A long time ago I asked the question “how do you pronounce WFTDA?”
There were lots of different answers. The double you eff tee dee aye, woof ta dah (aka “the dog magician”), wif duh, wif tu duh, and half a dozen others. The point I was leading to is that derby is not monolithic. Leagues are individual cultures, even though most skaters think all other leagues are exactly the same as theirs because they’re all playing the same sport.
This is something I try to remember when I post, not only to keep up my secret identity schtick, but also because it leads to all sorts of confusion when you use terms that are standard in your league but mean totally different things in others.
Just a few weeks ago someone responded to a CKDC post using an abbreviation for the name of a non-standard NSO position that I’d never heard before. I had to look it up and make an educated guess as to what they were talking about.
These individual culture issues apply to refs as much, if not more than skaters. So much ref training depends on word-of-mouth folklore about how to interpret and enforce unclear rules there ends up being a lot of difference from league to league and bout to bout in how things work. One thing I’ve seen is that many HRs have a pet penalty they focus on, while their knowledge of others areas could be quite weak.
I’ve known veteran refs who can quote the entire penalty box section word for word but miss basic uniform violations. And vice versa.
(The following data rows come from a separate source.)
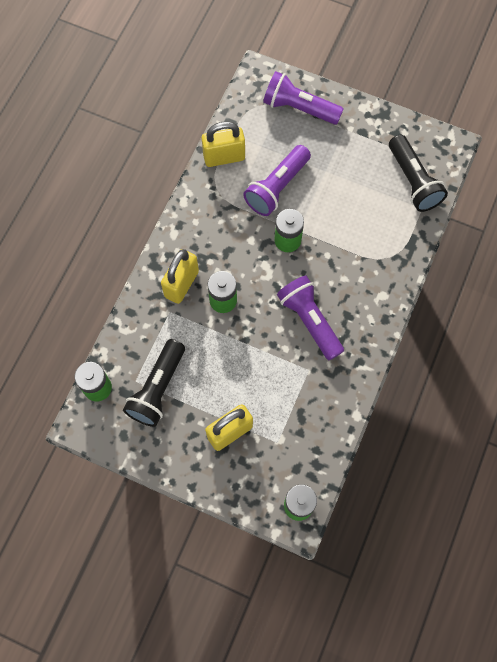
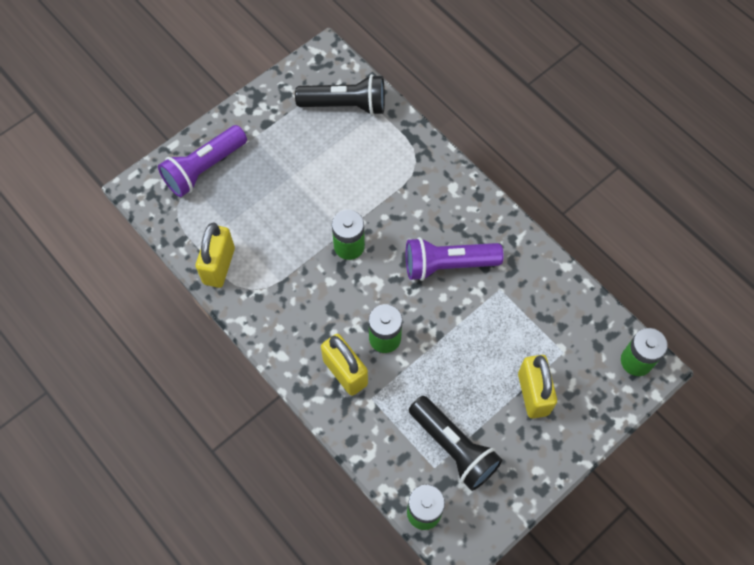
camera: 65 degrees left, 5 degrees down
(277, 187) = (284, 229): purple flashlight -> none

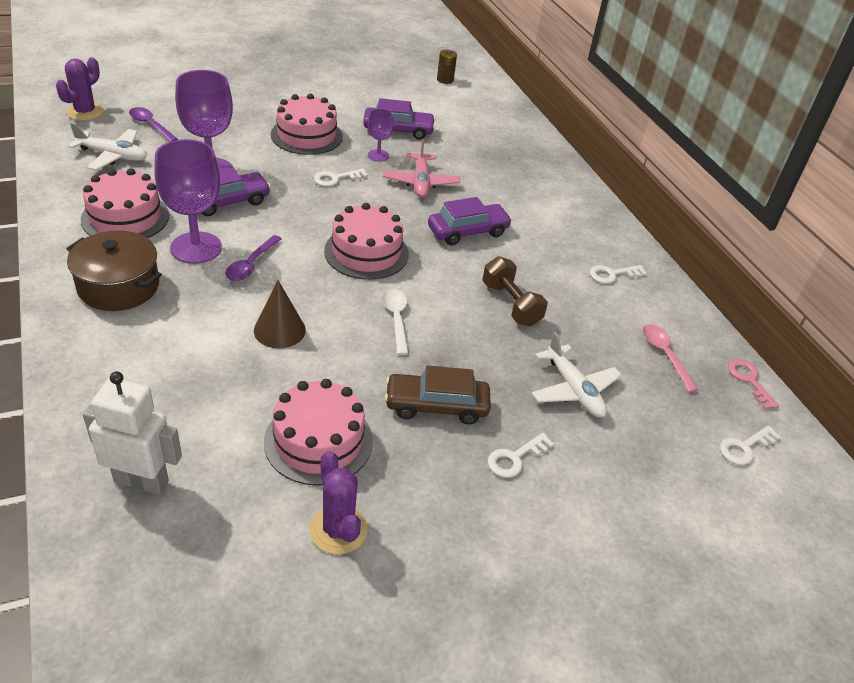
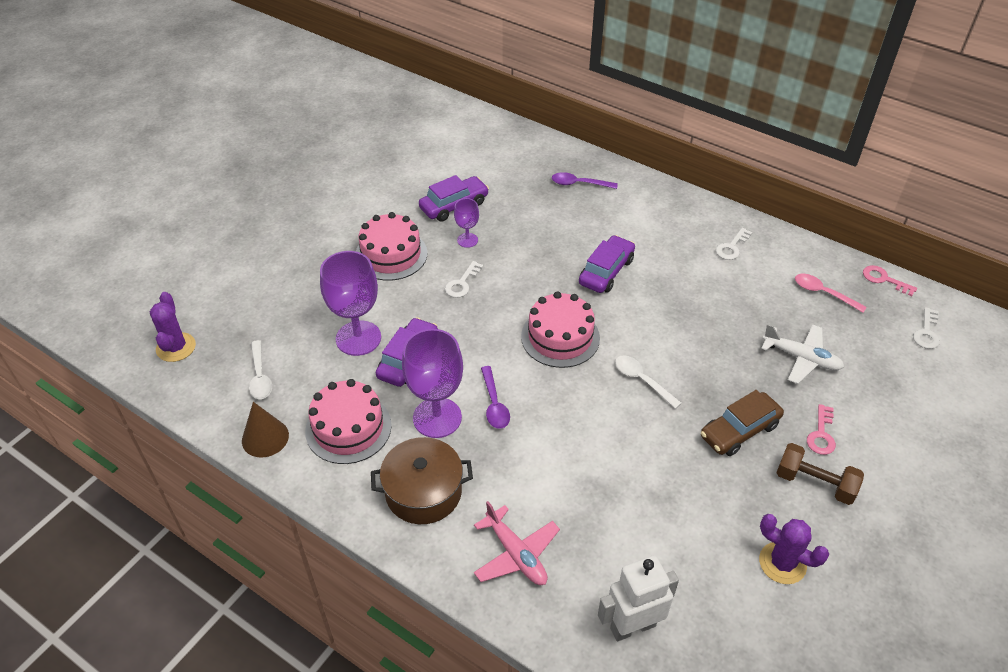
camera: 30 degrees left, 5 degrees up
(112, 156) = (260, 376): white plane -> white spoon
(151, 125) = (251, 324): purple spoon -> purple spoon (579, 184)
(279, 330) = (579, 445): brown cone -> brown cone (265, 438)
(318, 441) = (701, 511): pink cake -> none
(420, 182) = (526, 247): pink plane -> pink plane (516, 554)
(445, 80) = (431, 130): brown battery -> none
(511, 304) = (698, 316): brown dumbbell -> brown dumbbell (815, 483)
(515, 458) = (821, 434): white key -> pink key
Players tend to be blind to this if they only know their own league. Then on bout day suddenly rules are being enforced in different ways than they’ve gotten used to. 20 ft of bridging is suddenly 3 feet more or less than they thought it was. 3 seconds of touching another player is now 2. Or 5. This is why it’s so important to play with as many other leagues as possible.
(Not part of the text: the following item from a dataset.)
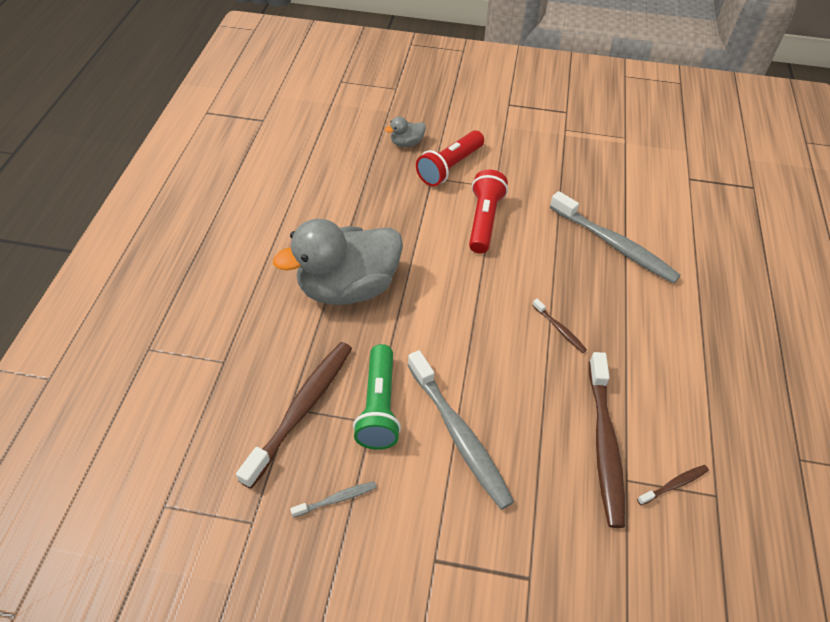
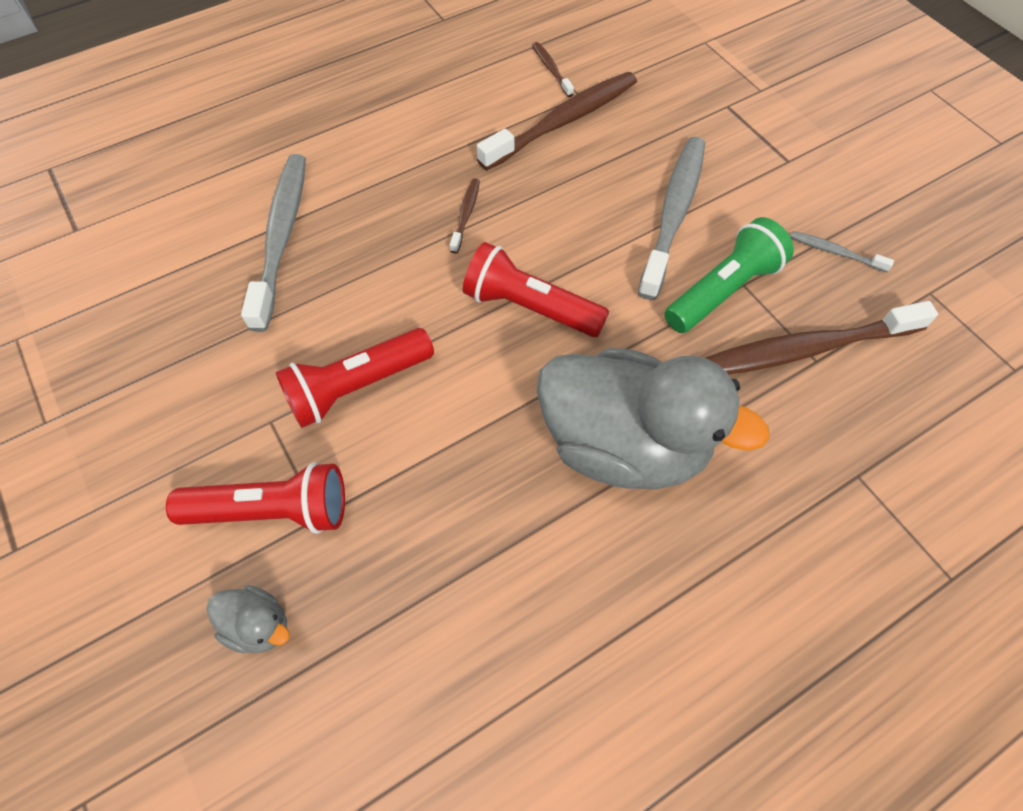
camera: 130 degrees left, 10 degrees up
(463, 311) = (530, 307): none -> red flashlight
(674, 484) = (551, 69): brown toothbrush -> brown toothbrush turned 45 degrees clockwise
The same is true for scrimmaging. All too many new players get used to how to block or pass their teammates and are then lost on bout day.
The differences in leagues show up not only in play and officiating but also in organization, finance, rules knowledge, training, strategy, treatment of NSOs, competitiveness vs social, relationships with refs, conflict resolution, etc.
If you’ve only ever skated in one place, you have no idea how different the culture can be in a different league.
Think about what flavour your league’s kool aid is and what it must taste like in other places.